SAN DIEGO (CNS) – San Diego County public health officials reported 358 new COVID-19 cases and four additional coronavirus fatalities Thursday, raising the region’s total to 55,898 cases and 885 deaths.
Three men and one woman died between Oct. 26 and Oct. 27. Their ages ranged from mid-30s to early 80s. All had underlying medical conditions.
Of the 13,338 tests reported Thursday, 3% returned positive, bringing the 14-day rolling average percentage of positive cases to 2.8%. The 7-day daily average of tests is 11,110.
A total of eight new community outbreaks were confirmed Thursday, four in businesses, two in grocery settings, one in a preschool and one in a restaurant. These bring the total in the past week to 37.
A community outbreak is defined as three or more COVID-19 cases in a setting and in people of different households over the past 14 days.

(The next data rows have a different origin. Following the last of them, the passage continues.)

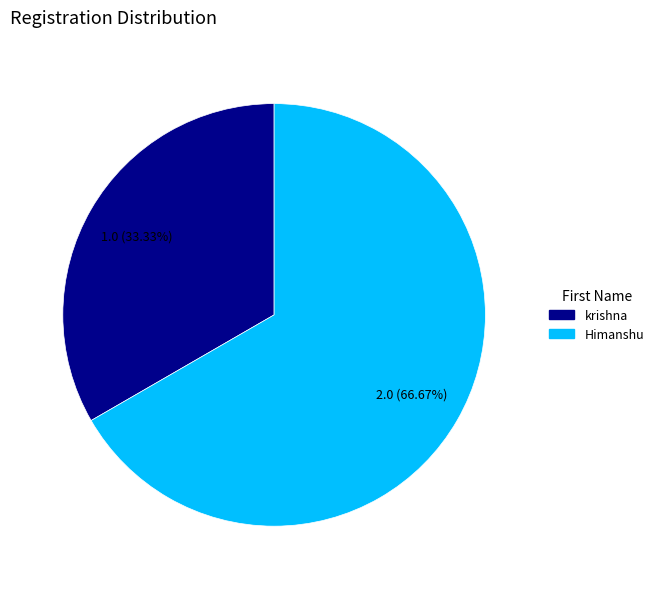

To the nearest percent, what is the difference between the krishna and Himanshu slice percentages?

33%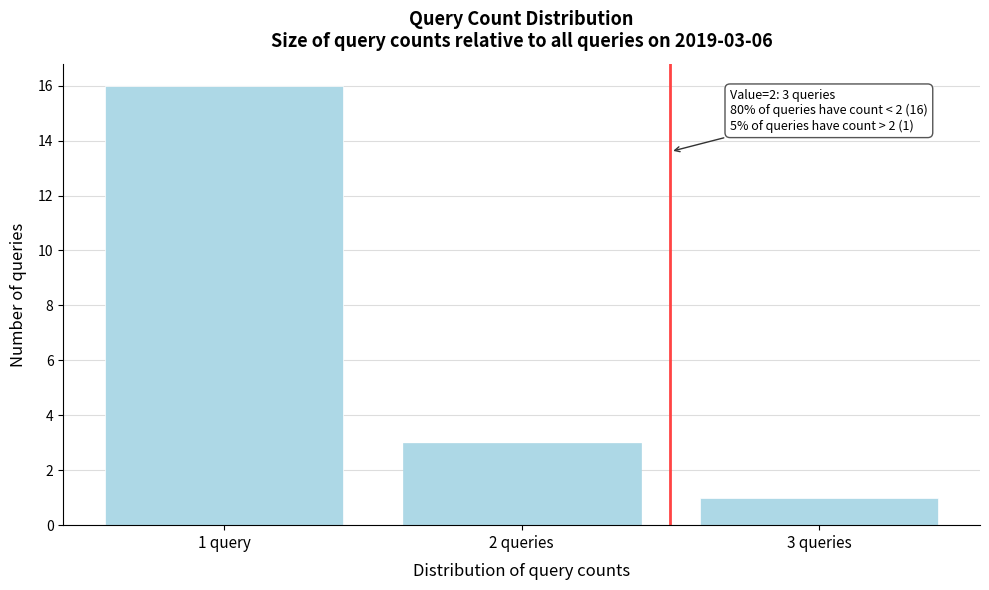

Reading left to right, extract all data points from this chart.

1 query=16	2 queries=3	3 queries=1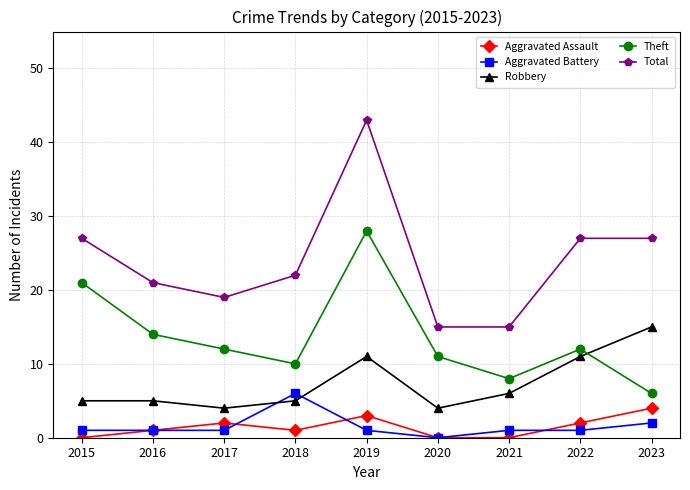

True or false: Total and Theft cross at least once.

False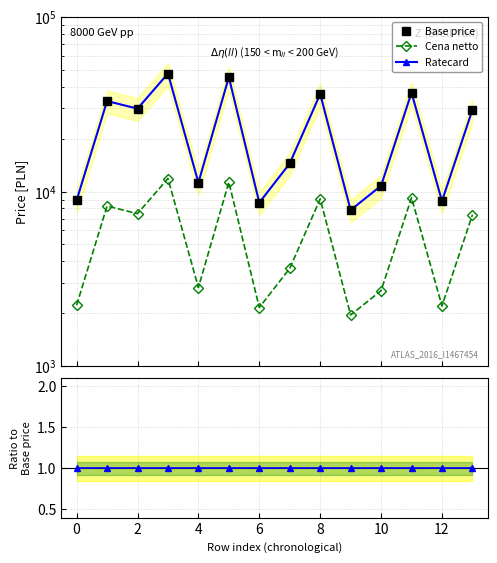

Which series changed the most between −2 and 12?

Base price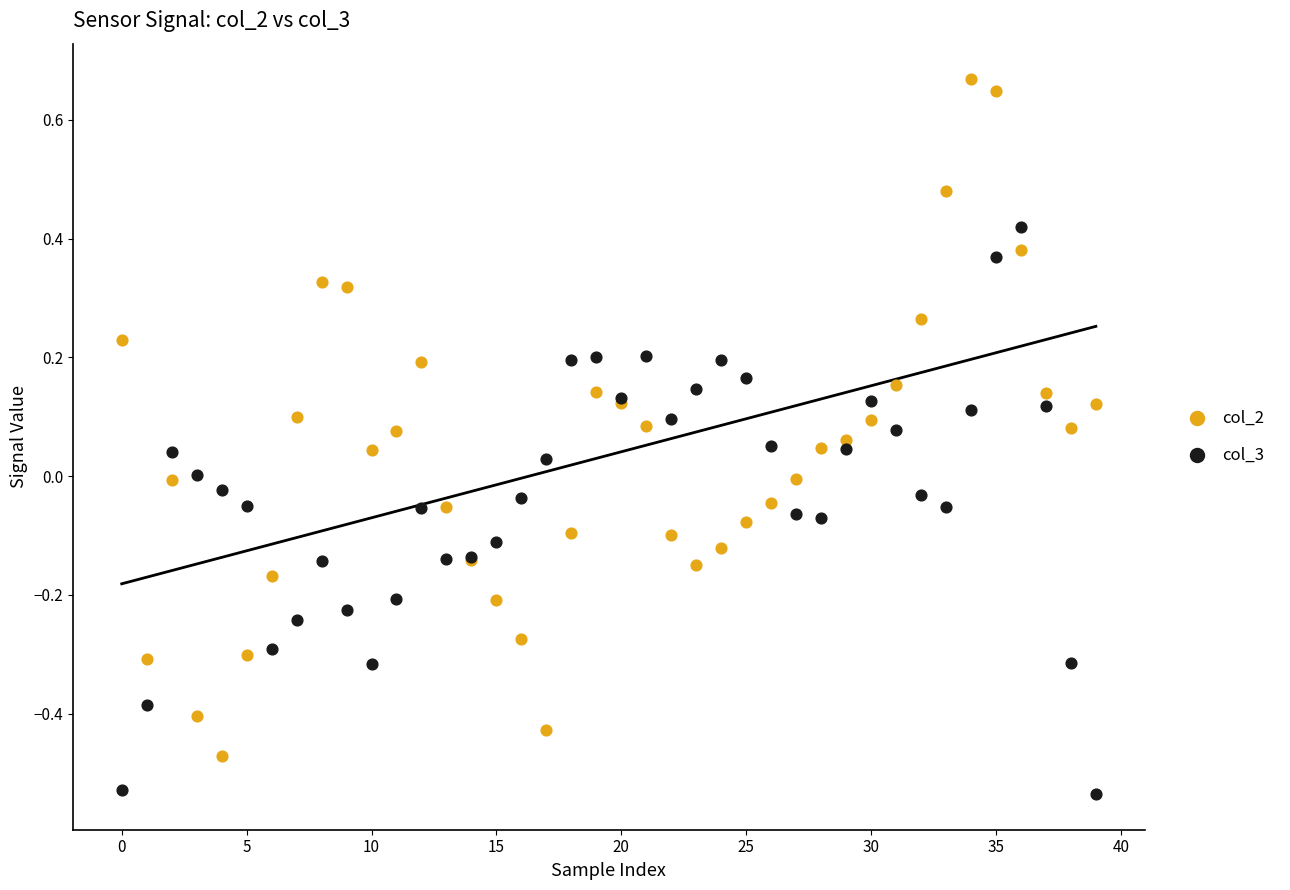

Which series reaches the maximum Y coordinate?

col_2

Of all cases, 3,892 — or 7% — have required hospitalization. And 902 — or 1.6% — of all cases and 23.2% of hospitalized cases had to be admitted to an intensive care unit.
Dr. Wilma Wooten, the county’s public health officer, said the three most common co-morbidities with COVID-19 in the region were hypertension, diabetes and heart disease.
The county avoided the state’s “purple” tier for yet another week on Tuesday, remaining in the less restrictive “red” tier of the state’s four- tiered coronavirus monitoring system.
The county’s adjusted case rate dropped to 6.5 new daily COVID-19 cases per 100,000 population, which is far from ideal, but allows the county to maintain some semblance of normalcy.
“We’re holding steady in San Diego County,” said County Supervisor Nathan Fletcher at a weekly meeting of county officials Wednesday.
“We have to redouble our efforts,” he said, referring to the approaching winter and flu season. “This has the potential to take off.”
According to the California Department of Public Health, the county’s unadjusted case rate is 7.4 per 100,000 — enough to be in the most restrictive purple tier, which has a floor of 7 per 100,000. However the high volume of tests the county is able to perform daily allows for an adjustment from the state. This adjustment has kept the county in the red tier for several weeks, saving it from having to shut down nearly all nonessential indoor businesses.
The state data, which is updated every Tuesday, reflects the previous week’s case data to determine where counties stand in the state’s four-tiered reopening system.
San Diego County did show modest improvement, dropping 0.4 from last week’s unadjusted case rate of 7.8. The testing positivity rate continued an upward trend, rising 0.2% from last week to reach 3.5%, but remains low enough for this metric to remain in the orange tier. If a county reports statistics meeting metrics in a higher tier for two consecutive weeks, it will move into that more restrictive tier for a minimum of three weeks.
The state’s health equity metric, which looks at the testing positivity for areas with the lowest healthy conditions, dropped from 5.5% to 5.1% and entered the orange tier. This metric does not move counties backward to more restrictive tiers, but is required to advance.
All students at San Diego State University remain under a stay-at-home advisory. The advisory began at 6 p.m. Friday and will run through Monday at 6 a.m. University officials said the move was made to discourage students from participating in Halloween events in which physical distancing cannot be done. Students are advised to stay home unless they have an essential need.
The Vista Unified School District reported four COVID-19 cases Monday, including two Mission Vista High School students, one Roosevelt Middle School student and one Alamosa Park Elementary School student.
On Tuesday, the district confirmed two additional cases — one at Mission Meadows Elementary School and one at Alamosa Park Elementary School.
According to the district’s COVID-19 safety dashboard, it has recorded 13 cases since Sept. 8, with nine of those coming after Oct. 20.
The VUSD Board voted Tuesday to shut down at least one campus for two weeks starting Thursday as a result of the rising cases. At least 400 students and nearly two dozen staff members have been ordered to quarantine.
Mission Vista High School moved to distance learning for at least two weeks starting Thursday, while Alta Vista High School and Roosevelt Middle School also face potential closures.